U.S. executives named Brazil and Mexico, the two largest economies in Latin America, among their five most popular destinations for deal making, according to a new survey.
The data from Ernst and Young (EY) found that the pick-up in deals in Latin America was part of a marked “geographical shift in capital allocation.”
Brazil emerged last year from its worst recession on record and EY analysts said that the ongoing recovery has made it an attractive destination for executives in the United States looking to expand business through mergers and acquisitions. That has been especially true as many U.S. public companies boast lofty valuations after the U.S. stock market’s nine-year bull run.
Brazil also removed former left-wing President Dilma Rousseff, who favored large subsidies and spending programs for the poor, from office in 2016 in favor of market-friendly Michel Temer. Temer has rolled back a number of welfare programs in the country and proposed further cuts to spending, including the country’s large pension system, driving his approval rating to 5%, polls show.
“Over the last 12 months we’ve seen a move in Latin America towards market-friendly regimes, the privatization of key industries, and other pro-business policies. This environment has bolstered the confidence of investors who were previously on the fence about deploying capital in the region,” said Bill Casey, EY’s Americas vice chair of transaction advisory services, in a statement. “US executives see this progress and recognize the opportunity for growth in the region, and the surge we see in Latin American M&A appetite shows how U.S. businesses are keen to make up for lost time.”
Deal-hungry execs could be in for a surprise, however, after the country’s October presidential elections. Former President Luiz Inacio “Lula” da Silva, who headed the left-wing Workers Party before announcing Rousseff as his heir apparent, remains atop presidential polls. Da Silva has been jailed on corruption charges, but remains eligible to seek the presidency until a ruling by the country’s Supreme Court.

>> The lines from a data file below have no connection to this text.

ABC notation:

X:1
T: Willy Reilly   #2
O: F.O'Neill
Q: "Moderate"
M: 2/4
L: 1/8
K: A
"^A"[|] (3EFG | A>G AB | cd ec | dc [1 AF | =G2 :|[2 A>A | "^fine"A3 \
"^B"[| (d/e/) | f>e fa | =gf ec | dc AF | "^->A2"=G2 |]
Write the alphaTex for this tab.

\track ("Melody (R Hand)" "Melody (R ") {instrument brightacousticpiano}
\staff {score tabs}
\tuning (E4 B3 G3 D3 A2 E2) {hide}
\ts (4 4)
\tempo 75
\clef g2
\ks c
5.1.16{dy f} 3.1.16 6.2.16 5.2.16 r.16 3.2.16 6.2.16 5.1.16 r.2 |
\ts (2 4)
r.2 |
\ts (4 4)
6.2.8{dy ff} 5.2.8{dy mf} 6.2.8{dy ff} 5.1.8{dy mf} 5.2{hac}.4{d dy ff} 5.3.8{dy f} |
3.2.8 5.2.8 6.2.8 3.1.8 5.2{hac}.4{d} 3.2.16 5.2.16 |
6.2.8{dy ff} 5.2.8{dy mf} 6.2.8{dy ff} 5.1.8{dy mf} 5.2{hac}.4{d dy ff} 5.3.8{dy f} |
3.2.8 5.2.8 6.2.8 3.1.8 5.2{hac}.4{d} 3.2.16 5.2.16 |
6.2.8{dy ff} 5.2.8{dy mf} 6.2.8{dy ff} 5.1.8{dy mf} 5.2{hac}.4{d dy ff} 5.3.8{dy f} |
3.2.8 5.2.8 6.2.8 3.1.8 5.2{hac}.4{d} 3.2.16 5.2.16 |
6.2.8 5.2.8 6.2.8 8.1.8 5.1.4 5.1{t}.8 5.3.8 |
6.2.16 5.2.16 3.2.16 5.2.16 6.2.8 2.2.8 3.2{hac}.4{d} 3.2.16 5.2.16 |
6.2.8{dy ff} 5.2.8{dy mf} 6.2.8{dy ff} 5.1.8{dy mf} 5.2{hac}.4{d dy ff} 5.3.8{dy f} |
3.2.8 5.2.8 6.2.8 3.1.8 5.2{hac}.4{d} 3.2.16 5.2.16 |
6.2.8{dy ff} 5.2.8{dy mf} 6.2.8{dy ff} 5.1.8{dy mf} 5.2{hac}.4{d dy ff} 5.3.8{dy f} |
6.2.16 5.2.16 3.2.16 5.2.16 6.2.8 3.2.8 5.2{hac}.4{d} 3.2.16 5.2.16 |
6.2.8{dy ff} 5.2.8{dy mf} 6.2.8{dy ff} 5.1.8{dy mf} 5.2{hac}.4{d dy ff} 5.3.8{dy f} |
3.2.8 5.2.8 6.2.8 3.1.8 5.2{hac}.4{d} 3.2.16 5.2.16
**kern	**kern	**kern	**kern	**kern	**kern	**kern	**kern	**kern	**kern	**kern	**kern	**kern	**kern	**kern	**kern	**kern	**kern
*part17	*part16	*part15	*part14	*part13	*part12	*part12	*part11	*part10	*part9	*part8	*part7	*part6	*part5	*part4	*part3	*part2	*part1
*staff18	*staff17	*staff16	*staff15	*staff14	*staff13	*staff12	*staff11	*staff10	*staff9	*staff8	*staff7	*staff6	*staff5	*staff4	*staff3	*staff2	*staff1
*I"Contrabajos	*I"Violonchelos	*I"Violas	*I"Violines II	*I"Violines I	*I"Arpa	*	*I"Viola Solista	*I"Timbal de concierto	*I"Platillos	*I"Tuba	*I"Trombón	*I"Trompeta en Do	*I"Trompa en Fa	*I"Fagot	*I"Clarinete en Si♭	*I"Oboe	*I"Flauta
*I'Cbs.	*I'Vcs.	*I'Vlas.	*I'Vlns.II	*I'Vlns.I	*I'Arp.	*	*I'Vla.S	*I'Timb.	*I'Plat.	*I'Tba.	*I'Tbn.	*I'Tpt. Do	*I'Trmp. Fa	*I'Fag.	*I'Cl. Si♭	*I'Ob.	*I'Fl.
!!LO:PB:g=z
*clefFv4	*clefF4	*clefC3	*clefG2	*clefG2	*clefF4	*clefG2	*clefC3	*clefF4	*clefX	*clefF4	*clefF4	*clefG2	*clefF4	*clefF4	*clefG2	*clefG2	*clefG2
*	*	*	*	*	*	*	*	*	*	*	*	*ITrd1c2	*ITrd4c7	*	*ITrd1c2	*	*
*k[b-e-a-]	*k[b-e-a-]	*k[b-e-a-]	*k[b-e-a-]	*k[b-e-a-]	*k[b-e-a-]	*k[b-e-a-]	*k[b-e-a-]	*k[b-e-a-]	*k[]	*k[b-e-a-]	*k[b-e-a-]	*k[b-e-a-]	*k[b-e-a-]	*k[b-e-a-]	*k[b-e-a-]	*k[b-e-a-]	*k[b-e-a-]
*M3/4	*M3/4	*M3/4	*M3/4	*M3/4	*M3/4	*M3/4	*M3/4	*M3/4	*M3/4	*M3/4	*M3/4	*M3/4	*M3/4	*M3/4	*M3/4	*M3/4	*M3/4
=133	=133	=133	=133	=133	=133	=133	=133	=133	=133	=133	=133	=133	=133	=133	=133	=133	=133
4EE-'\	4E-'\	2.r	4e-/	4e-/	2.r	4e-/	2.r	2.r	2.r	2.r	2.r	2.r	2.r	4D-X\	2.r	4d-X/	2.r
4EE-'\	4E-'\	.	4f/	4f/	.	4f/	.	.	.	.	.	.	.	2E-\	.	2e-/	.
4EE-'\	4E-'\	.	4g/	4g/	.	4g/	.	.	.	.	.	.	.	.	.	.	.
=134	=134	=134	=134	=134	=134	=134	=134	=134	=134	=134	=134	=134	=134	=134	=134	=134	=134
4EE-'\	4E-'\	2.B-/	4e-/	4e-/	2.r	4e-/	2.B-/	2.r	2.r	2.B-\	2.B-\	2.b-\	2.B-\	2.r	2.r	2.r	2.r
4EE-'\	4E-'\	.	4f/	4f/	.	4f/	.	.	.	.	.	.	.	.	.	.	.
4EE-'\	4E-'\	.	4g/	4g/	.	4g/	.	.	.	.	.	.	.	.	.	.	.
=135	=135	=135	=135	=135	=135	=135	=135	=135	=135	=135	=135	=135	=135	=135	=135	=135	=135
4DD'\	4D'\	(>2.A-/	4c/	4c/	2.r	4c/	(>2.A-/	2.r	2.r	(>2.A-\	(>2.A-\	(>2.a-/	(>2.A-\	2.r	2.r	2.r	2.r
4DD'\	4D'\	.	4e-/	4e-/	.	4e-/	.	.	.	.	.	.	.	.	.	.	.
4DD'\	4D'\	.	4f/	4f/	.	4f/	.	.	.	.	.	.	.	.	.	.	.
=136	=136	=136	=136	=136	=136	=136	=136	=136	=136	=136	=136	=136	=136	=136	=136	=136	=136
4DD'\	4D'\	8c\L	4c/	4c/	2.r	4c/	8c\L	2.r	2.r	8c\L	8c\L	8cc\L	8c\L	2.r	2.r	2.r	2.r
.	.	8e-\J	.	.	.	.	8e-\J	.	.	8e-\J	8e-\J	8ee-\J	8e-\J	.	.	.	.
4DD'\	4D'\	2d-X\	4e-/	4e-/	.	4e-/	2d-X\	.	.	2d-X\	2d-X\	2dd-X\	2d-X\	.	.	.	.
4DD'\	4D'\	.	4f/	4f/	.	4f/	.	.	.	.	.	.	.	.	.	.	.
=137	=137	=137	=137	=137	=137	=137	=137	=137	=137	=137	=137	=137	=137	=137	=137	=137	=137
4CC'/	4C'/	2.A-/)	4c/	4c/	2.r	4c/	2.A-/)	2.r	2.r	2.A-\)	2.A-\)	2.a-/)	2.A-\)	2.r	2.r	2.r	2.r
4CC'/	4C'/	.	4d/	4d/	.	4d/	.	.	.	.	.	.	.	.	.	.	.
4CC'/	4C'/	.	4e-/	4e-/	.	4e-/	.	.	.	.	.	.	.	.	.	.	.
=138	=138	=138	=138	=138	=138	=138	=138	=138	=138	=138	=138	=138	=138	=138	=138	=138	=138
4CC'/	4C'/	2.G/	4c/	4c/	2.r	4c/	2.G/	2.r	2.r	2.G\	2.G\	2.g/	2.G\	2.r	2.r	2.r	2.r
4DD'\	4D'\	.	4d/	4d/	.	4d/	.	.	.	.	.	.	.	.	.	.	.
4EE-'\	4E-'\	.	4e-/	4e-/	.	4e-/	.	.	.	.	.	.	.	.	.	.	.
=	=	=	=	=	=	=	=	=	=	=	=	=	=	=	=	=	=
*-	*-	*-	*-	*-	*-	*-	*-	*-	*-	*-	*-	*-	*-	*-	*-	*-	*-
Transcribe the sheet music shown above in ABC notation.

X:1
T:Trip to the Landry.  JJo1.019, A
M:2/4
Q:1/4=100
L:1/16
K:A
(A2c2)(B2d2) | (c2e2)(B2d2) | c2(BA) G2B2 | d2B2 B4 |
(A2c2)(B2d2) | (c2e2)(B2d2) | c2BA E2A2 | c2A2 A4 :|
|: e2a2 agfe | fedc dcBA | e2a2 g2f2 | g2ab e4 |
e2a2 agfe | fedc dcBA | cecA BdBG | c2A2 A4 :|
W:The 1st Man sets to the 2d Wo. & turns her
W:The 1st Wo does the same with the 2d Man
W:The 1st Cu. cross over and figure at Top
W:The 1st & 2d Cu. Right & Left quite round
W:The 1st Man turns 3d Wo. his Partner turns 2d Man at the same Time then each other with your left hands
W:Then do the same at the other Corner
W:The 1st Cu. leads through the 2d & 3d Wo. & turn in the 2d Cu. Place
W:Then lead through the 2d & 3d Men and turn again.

Similarly, Mexico’s Andres Manuel Lopez Obrador holds a strong lead over competitors in polling of his country’s presidential election, which will be decided in July. Lopez Obrador has styled himself as a hard-left champion of the people, vowing to roll back reforms put in place by current President Enrique Pena Nieto.
The company’s survey found that cross-border mergers and acquisitions (M&A) activity is the most common theme expected by U.S. execs for the next 12 months. The respondents noted regulation and governmental intervention as the most commonly expected risk to potential deals.
“Regulatory considerations are a permanent fixture in the investment landscape regardless of which region is being targeted,” Casey said. “However, the potential rewards of M&A appear to outweigh cross-border concerns in today’s global environment.”